What needs to be done
Whichever lines of the entries hold the word "down" should be identified and copied.

Records supplied
= Beginning of Section =

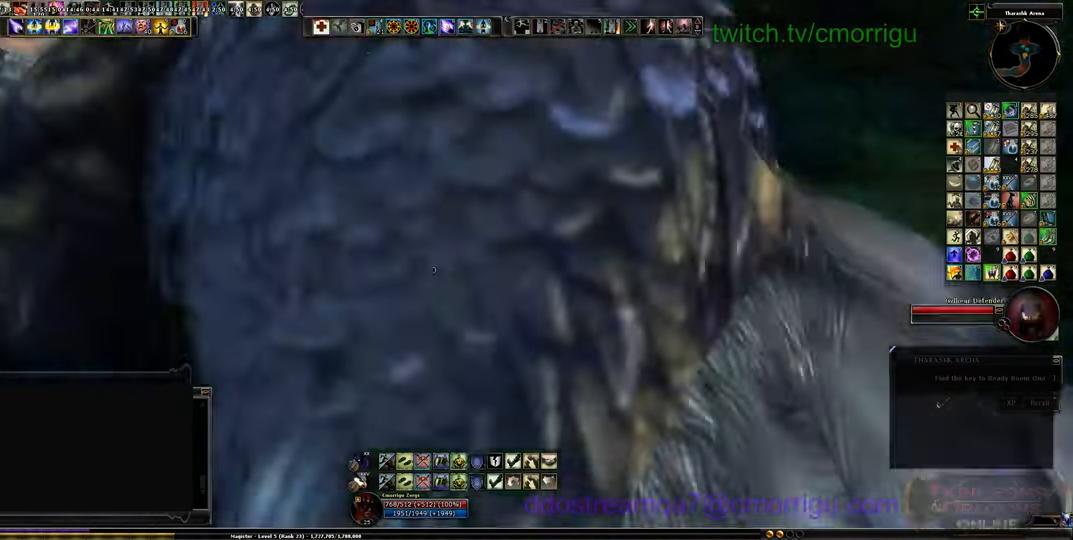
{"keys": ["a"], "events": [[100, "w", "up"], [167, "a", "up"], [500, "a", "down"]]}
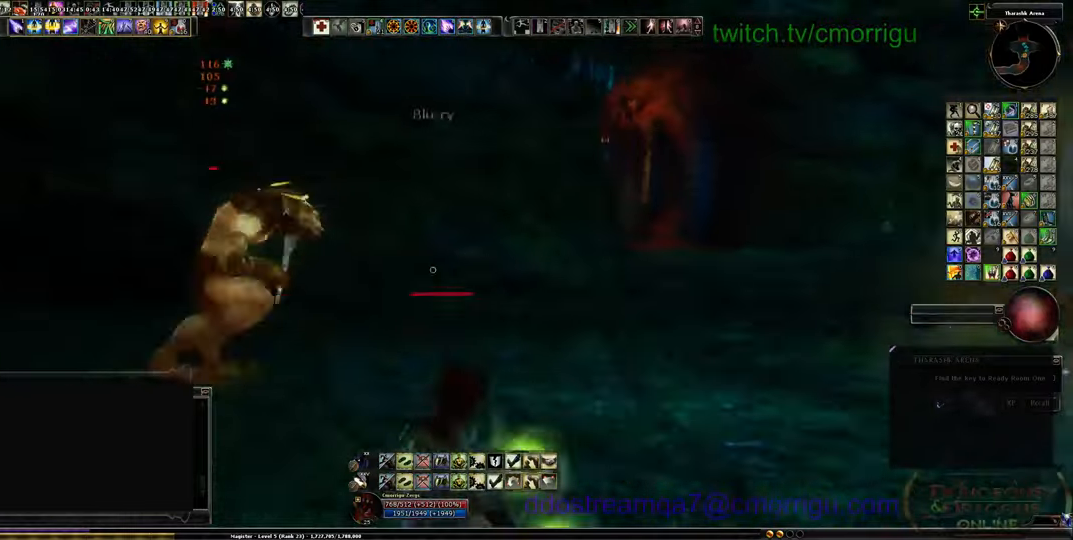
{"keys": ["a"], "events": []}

= End of Section =
= Beginning of Section =

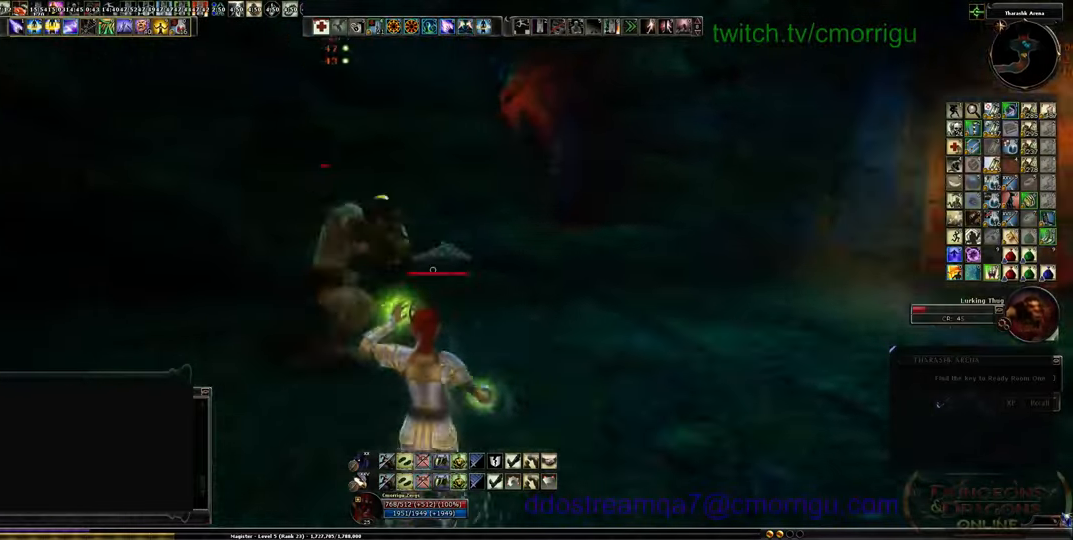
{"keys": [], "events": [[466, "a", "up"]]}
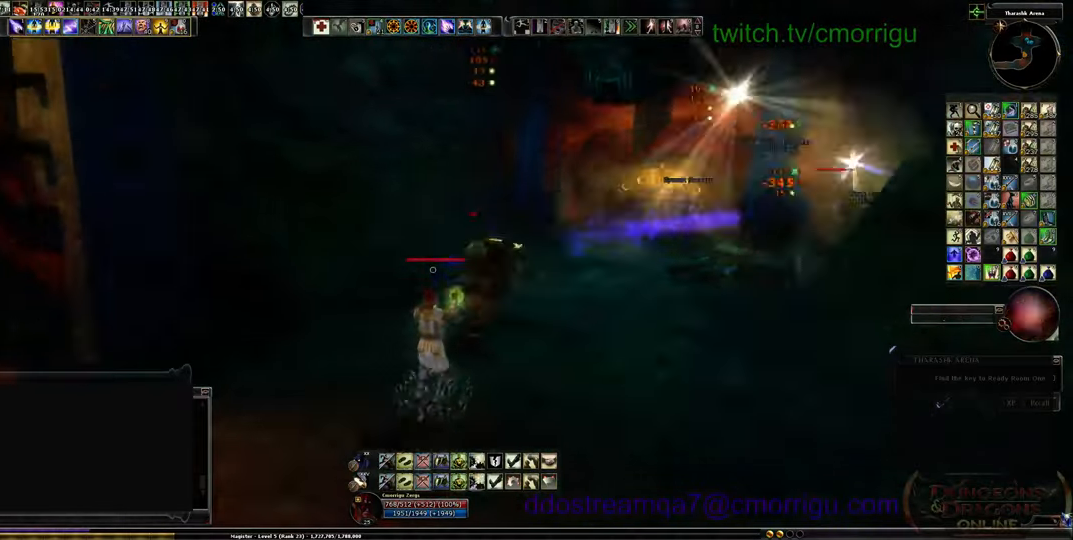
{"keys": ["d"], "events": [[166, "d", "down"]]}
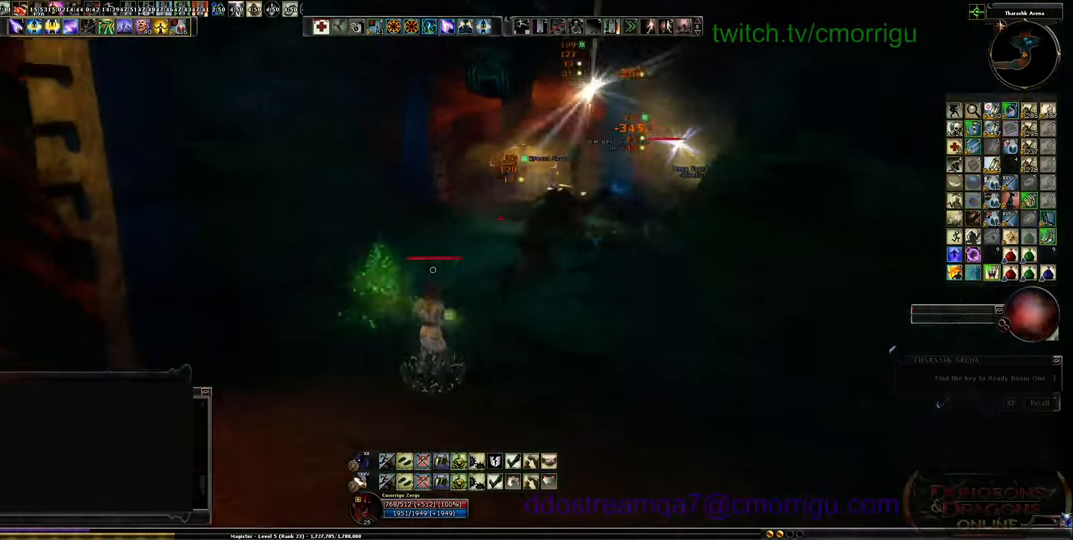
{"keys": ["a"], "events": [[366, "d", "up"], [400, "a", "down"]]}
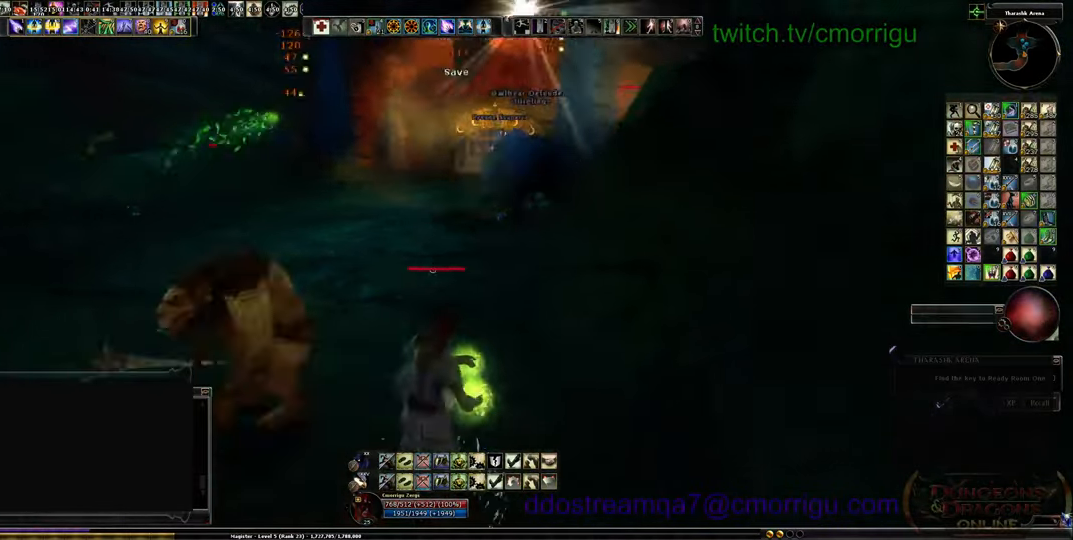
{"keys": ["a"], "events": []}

= End of Section =

Completed exercise
{"keys": ["a"], "events": [[100, "w", "up"], [167, "a", "up"], [500, "a", "down"]]}
{"keys": ["d"], "events": [[166, "d", "down"]]}
{"keys": ["a"], "events": [[366, "d", "up"], [400, "a", "down"]]}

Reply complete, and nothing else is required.